La sede del monte dei Paschi di Siena (foto Gilda via Flickr)

E' davvero una buona idea aprire le porte di Mps ai fondi del Qatar? Dubbi

Redazione
Sarebbe ingenuo intravedere in questa partita solo logiche di business nelle operazioni di alcuni fondi sovrani. Dietro alla ricerca di profitto, si può inserire surrettiziamente un’agenda politica.

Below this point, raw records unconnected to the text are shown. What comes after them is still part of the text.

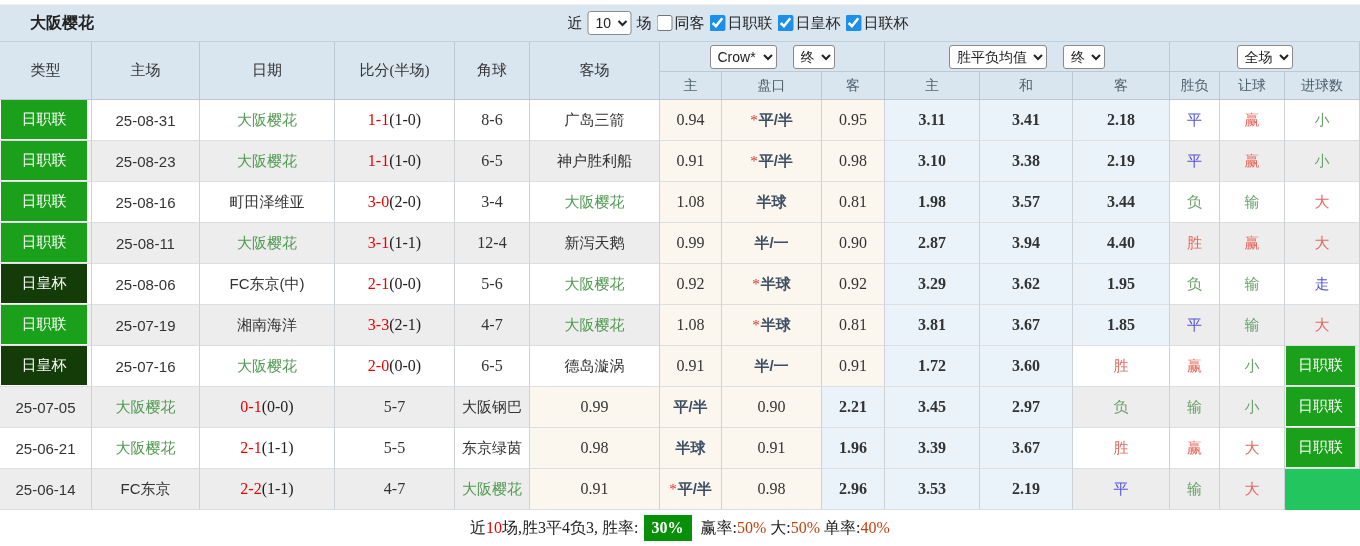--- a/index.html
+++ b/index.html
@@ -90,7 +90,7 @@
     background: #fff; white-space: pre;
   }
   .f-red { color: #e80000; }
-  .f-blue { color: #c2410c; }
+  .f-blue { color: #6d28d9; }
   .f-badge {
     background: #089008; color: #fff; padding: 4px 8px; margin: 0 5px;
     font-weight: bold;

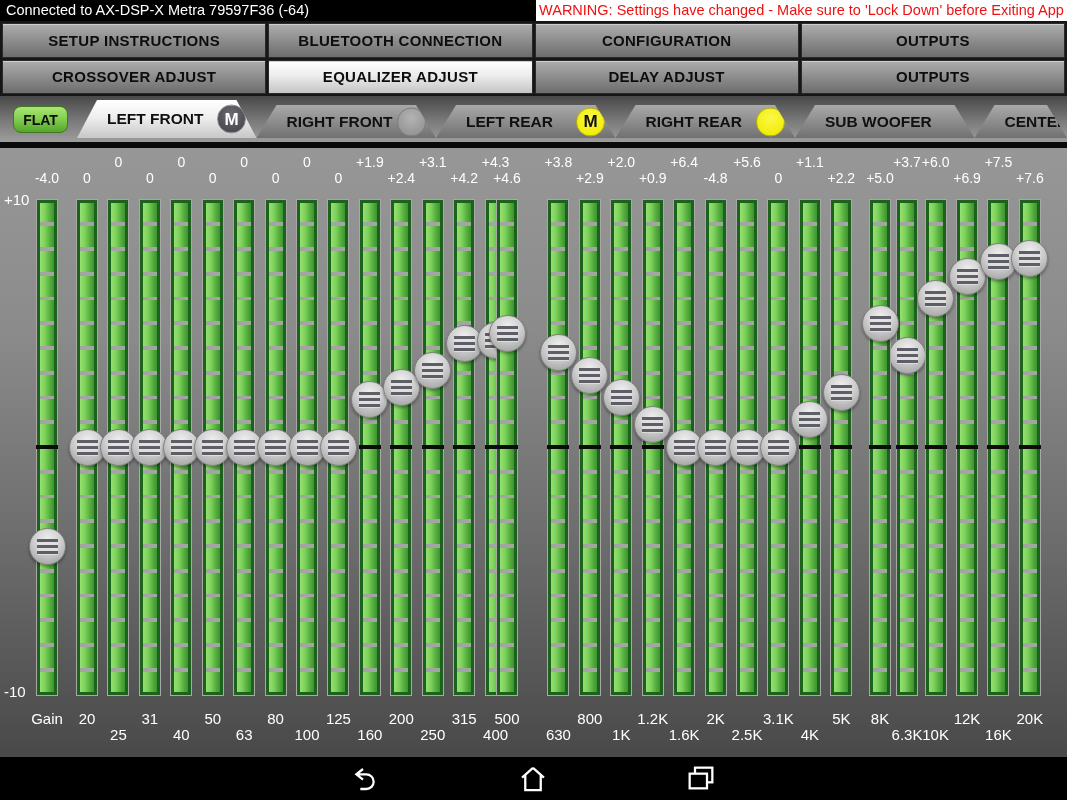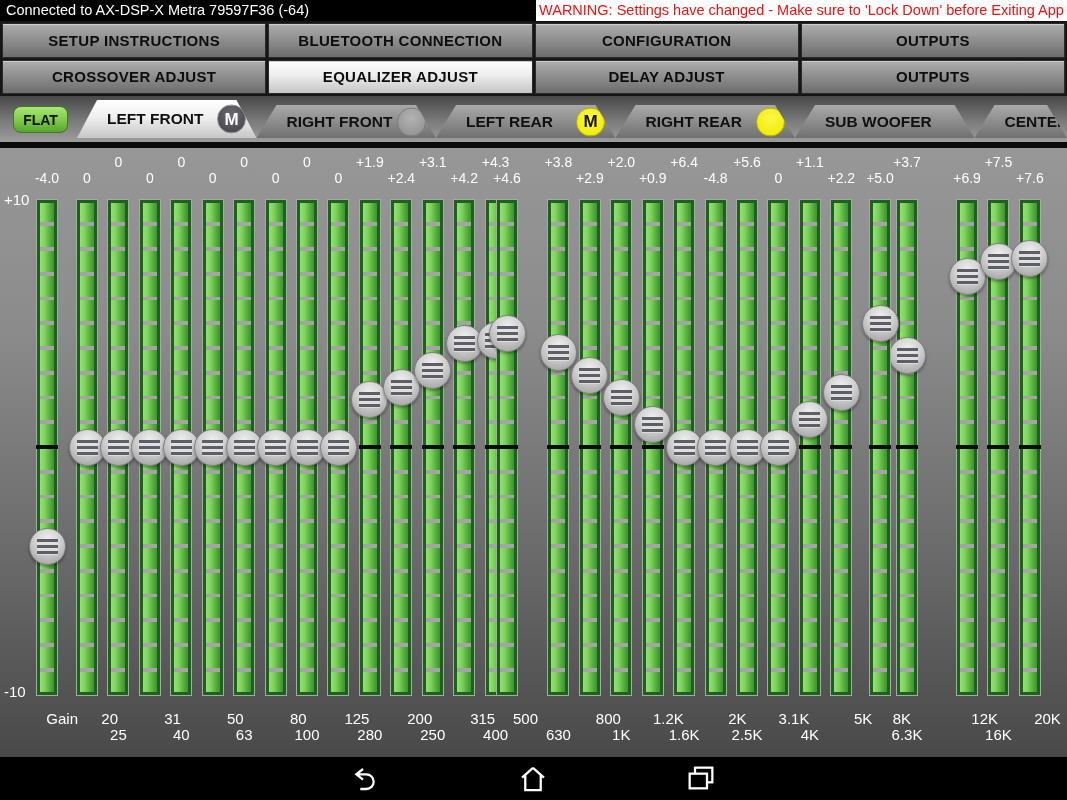--- a/index.html
+++ b/index.html
@@ -378,6 +378,15 @@
         <div class="eq-thumb" style="top: 156.75px;"></div>
         <span class="eq-freq up">8K</span>
       </div>
+      <div class="eq-col" style="left: 918.61px;">
+        <span class="eq-val up">+6.0</span>
+        <div class="eq-track">
+          <div class="eq-track-inner"></div>
+        </div>
+        <div class="zero-line"></div>
+        <div class="eq-thumb" style="top: 132px;"></div>
+        <span class="eq-freq low">10K</span>
+      </div>
       <div class="eq-col" style="left: 950.04px;">
         <span class="eq-val low">+6.9</span>
         <div class="eq-track">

Con “grande rincrescimento”, Corrado Passera, ex banchiere ed ex ministro, in accordo con gli investitori che rappresenta, ha ritirato la sua proposta di rilancio per la banca Monte dei Paschi, risalente al 13 ottobre, a causa della “totale chiusura” del consiglio di amministrazione nel prendere in considerazione un piano alternativo a quello appoggiato dal governo e gestito dalla banca americana JP Morgan. La chiusura è stata oltranzista al punto che, dice Passera, il suo piano non è stato nemmeno esaminato dalla banca e la banca stessa ha inoltre ritenuto – a suo unico giudizio – che pure la Banca centrale europea non l’avrebbe considerato. Ora il successo del salvataggio di Mps, l’ultima spiaggia per l’istituto, dipende dal neo ad Marco Morelli, ex di JP Morgan, il quale per conto della banca senese sta cercando investitori capaci di garantire 5 miliardi di euro per la ricapitalizzazione.

 

La qualità e il passaporto degli investitori possono fare grande differenza per la credibilità sui mercati di un istituto dalla reputazione sgualcita come Mps. Passera era affiancato da fondi di fama globale come Warburg Pincus, fondo di private equity creato a New York nel 1938 da Eric Warburg, discendente dell’omonima dinastia di ebrei statunitensi d’origine tedesca, dal fondo inglese Atlas di Bob Diamond, ex ceo di Barclays, e dal fondo americano Bc Partners che compete con altri colossi dell’asset management. Morelli – il cui piano vale il doppio di quello di Passera – sta da parte sua sondando in particolare dei fondi sovrani, la cui natura statale già fa vacillare l’idea propalata da alcuni media e dal governo di un salvataggio squisitamente “privato” di Mps. Morelli a Doha ha cercato il favore del fondo del Qatar, molto attivo in Europa con l’acquisto di proprietà immobiliari in quartieri finanziari a Milano, Londra e Parigi, e più di recente attento, per diversificare dalle rendite petrolifere, a istituti europei di prima forza come la tedesca Deutsche Bank di cui possiede il 10 per cento e potrebbe salire al 25.

 

Repubblica ha scritto che il Qatar investirebbe 1 miliardo di euro in azioni Mps e subito le girerebbe alla Cassa depositi e prestiti ponendo in capo al “fondo sovrano” tricolore i rischi derivanti dalle fluttuazioni di prezzo del titolo: un’agevolazione concessa alla monarchia sunnita, centrale internazionale dal wahabismo, per entrare nella terza banca italiana.

 

Sarebbe poi ingenuo intravedere in questa partita solo logiche di business nelle operazioni di alcuni fondi sovrani in quanto, dietro alla ricerca di profitto, si può inserire surrettiziamente un’agenda politica, con gli investimenti che diventano pilastro per impostare una guerra economica.

 

Nel Seicento il Monte, che ha per stemma i paschi d’oro simbolo dei Chigi, famiglia dell’aristocrazia papalina d’origine senese, aveva conquistato l’Europa, ora è invece offerto ai suoi conquistatori. L’italianità, specie quando si parla di banche, è un errore considerarla un valore a se stante e infatti non lo è. Ma interrogarsi se sia il caso di mettere una delle più grandi banche italiane nelle mani di un fondo sovrano legato a un paese che ha molte ambiguità con il terrorismo internazionale è una domanda che non si può non fare. Specie se quel paese, oggi, si chiama Qatar.